## WHAT YOU WILL DO
Could you filter the records below and keep only the lines with the word "Settings"?

[MATERIAL TO PROCESS]

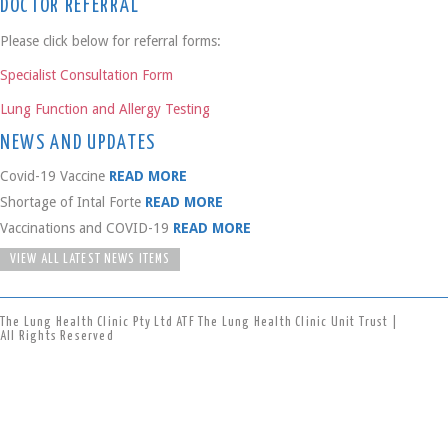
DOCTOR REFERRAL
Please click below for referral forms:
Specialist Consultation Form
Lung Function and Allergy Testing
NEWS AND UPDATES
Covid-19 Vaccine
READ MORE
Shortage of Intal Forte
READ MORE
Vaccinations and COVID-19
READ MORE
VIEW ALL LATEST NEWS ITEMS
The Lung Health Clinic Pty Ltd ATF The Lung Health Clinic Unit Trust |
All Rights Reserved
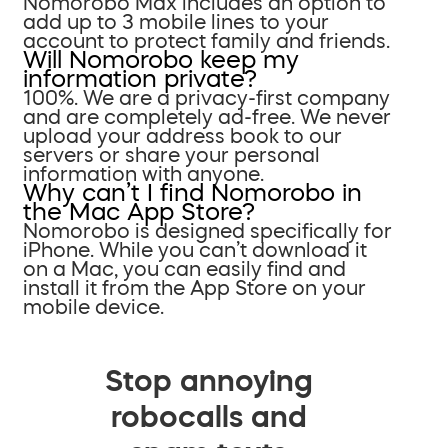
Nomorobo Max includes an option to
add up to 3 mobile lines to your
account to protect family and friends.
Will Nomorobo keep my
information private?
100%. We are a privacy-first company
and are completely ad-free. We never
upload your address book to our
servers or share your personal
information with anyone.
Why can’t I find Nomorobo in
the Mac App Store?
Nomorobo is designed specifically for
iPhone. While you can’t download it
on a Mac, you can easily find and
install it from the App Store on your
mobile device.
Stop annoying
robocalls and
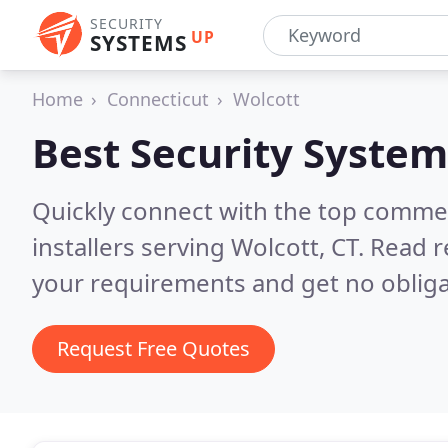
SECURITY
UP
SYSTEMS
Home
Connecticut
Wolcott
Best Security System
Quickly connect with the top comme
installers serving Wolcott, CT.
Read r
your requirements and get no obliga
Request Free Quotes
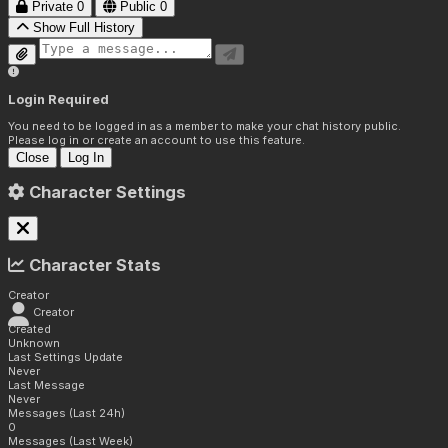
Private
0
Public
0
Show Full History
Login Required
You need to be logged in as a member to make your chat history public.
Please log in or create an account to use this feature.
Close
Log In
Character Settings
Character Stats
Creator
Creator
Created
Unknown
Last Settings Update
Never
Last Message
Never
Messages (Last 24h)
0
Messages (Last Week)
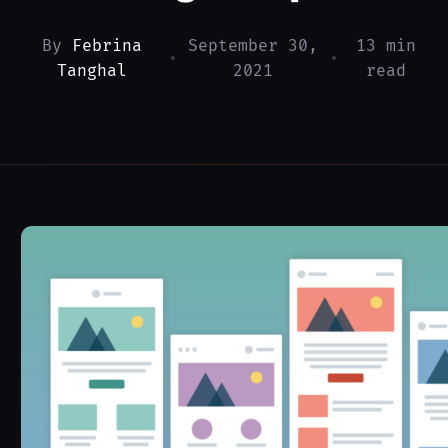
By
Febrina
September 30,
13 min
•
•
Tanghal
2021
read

[/MATERIAL TO PROCESS]

## ANSWER SPACE
Character Settings
Last Settings Update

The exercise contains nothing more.